Jenner: Which is hard.

Will: It’s really hard. Quinton Johnson and Glen Powell. Neither of them were ball players either. Glen caught balls at first base and Quinton fielded grounders. So we just worked on the stuff that we knew that we had to do and did it well. The rest of the guys were d*mned good ball players.

Jenner: Forrest (Vickery) was pretty good, right?

Brittain: Forrest was really good. Well, Forest has to hit a line drive in between shortstop and second into centerfield off of a live pitch. It’s like a whole sequence that has to happen after that, which is really hard to film. And Forest was crushing the ball and knocking it all over the place, but he had to specifically hit a line drive. He probably hit like 30 balls before we finally got it. He was a little stressed out.

Do you see this as a sports movie? It is to me, but it’s not the traditional sports film.
Hoechlin: To me, sports is a metaphor for life. I think traditionally when you think of a sports movie, a lot of times you think there’s gonna be a quest for a championship and they’re either gonna make it or they’re not. That’s the definition of a sports film, but to me that’s not what it’s about. To me, sports are about the challenges you face, how you work through those challenges and how you deal with other people on a team. Rick focused on that and I find it far more interesting just to see the dynamics of the characters and how they relate to each other. That’s so much more fascinating than the game. If you want to watch a game, watch a game. Watch football on Sunday, watch baseball in October. That’s dramatic. Watching it scripted, you’re playing it out. You already know what’s going to happen.

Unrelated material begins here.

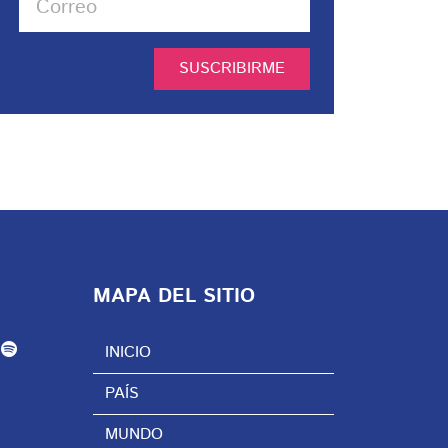
SUSCRIBIRME
MAPA DEL SITIO
INICIO
PAÍS
MUNDO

Brittain: It’s probably a truer sports movie than most sports movies in that aspect. A game of knuckles is very intense.

Jenner: I didn’t play baseball like Tyler or anybody, but I think what Rick does so well is he doesn’t go straight for the outcome. He loves the topic of getting there. It’s cool to see somebody win, but it’s also cool to see the process of achieving that and forming yourself.

Hoechlin: That’s why you watch the whole game. People always say about basketball that “You can just watch the last two minutes.” But you want to see the game and how it develops. There are flows to it and different teams go through different flows. And that’s the fascinating part.

And finally, with all of you being young guys, what would you want to do in your careers that you haven’t done yet?
Brittain:
That’s good question. I haven’t done t.v. yet. These guys have (Jenner starred on Glee and Hoechlin starred on Teen Wolf). I’d like to do a short stint on a great show. Something along the lines of Breaking Bad or House of Cards. That would be great.

Hoechlin: Too much. Honestly, just about anything I haven’t done. The scripts that you’re most excited about are the ones where you read them and say “Ooh, I haven’t tried that yet. I love watching people like Christian Bale and Johnny Depp who do that and constantly take risks. Sometimes if works, sometimes it doesn’t, but when it works it’s amazing. I like the idea of having roles that when you read the script it’s like “Okay, it will take me about 3 to 6 months to get to where this needs to be. I like that challenge. Honestly, something like this (Everybody Wants Some) again would be a dream. It was the most fun I’ve ever had working for sure.